Inventiva is also developing a second clinical program with odiparcil (IVA 336) for the treatment of patients with mucopolysaccaridosis type VI (or Maroteaux-Lamy syndrome), a rare and severe gene disease affecting children. Odiparcil has also the potential to address other MPS types, characterized by the accumulation of chondroitin or dermatan sulfate (MPS I or Hurler/Sheie syndrome, MPS II or Hunter syndrome, MPS IVa or Morquio syndrome and MPS VII or Sly syndrome). Inventiva is also developing a portfolio of early research projects in the field of oncology.

Inventiva benefits from partnerships with world-leading research entities such as the Institut Curie in the field of oncology. Two strategic partnerships have also been established with world-class major pharmaceutical companies AbbVie and Boehringer Ingelheim in the fields of autoimmune diseases (specifically in psoriasis) and fibrosis respectively. These partnerships provide milestone payments to Inventiva upon the achievement of pre-clinical, clinical, regulatory and commercial milestones, in addition to royalties on the products resulting from the partnerships.
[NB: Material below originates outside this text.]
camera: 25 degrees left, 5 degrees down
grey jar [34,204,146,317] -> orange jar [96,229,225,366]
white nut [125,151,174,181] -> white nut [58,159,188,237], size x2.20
Inventiva employs over 100 employees and owns R&D facilities near Dijon, acquired from the international pharmaceutical group Abbott. The Company owns, a proprietary chemical library of over 240,000 molecules as well as integrated biology, chemistry, ADME and pharmacology platforms.

Important Notice
This press release contains forward-looking statements, forecasts and estimates with respect to the clinical development
plans, business and regulatory strategy, and anticipated future performance of Inventiva and of the market in which it operates. Certain of these statements, forecasts and estimates can be recognized by the use of words such as, without limitation, “believes”, “anticipates”, “expects”, “intends”, “plans”, “seeks”, “estimates”, “may”, “will” and “continue” and similar expressions. Such statements are not historical facts but rather are statements of future expectations and other forward-looking statements that are based on management”s beliefs. These statements reflect such views and assumptions prevailing as of the date of the statements and involve known and unknown risks and uncertainties that could cause future results, performance or future events to differ materially from those expressed or implied in such statements. Actual events are difficult to predict and may depend upon factors that are beyond Inventiva”s control.

There can be no guarantees with respect to pipeline product candidates that the candidates will receive the necessary regulatory approvals or that they will prove to be commercially successful. Therefore, actual results may turn out to be materially different from the anticipated future results, performance or achievements expressed or implied by such statements, forecasts and estimates. Given these uncertainties, no representations are made as to the accuracy or fairness of such forward-looking statements, forecasts and estimates. Furthermore, forward-looking statements, forecasts and estimates only speak as of the date of this press release. Readers are cautioned not to place undue reliance on any of these forward-looking statements.

Please refer to the “Document de référence” filed with the Autorité des Marchés Financiers on April 13, 2018 under n° R.18-013 for additional information in relation to such factors, risks and uncertainties.

Inventiva has no intention and is under no obligation to update or review the forward-looking statements referred to above. Consequently, Inventiva accepts no liability for any consequences arising from the use of any of the above statements.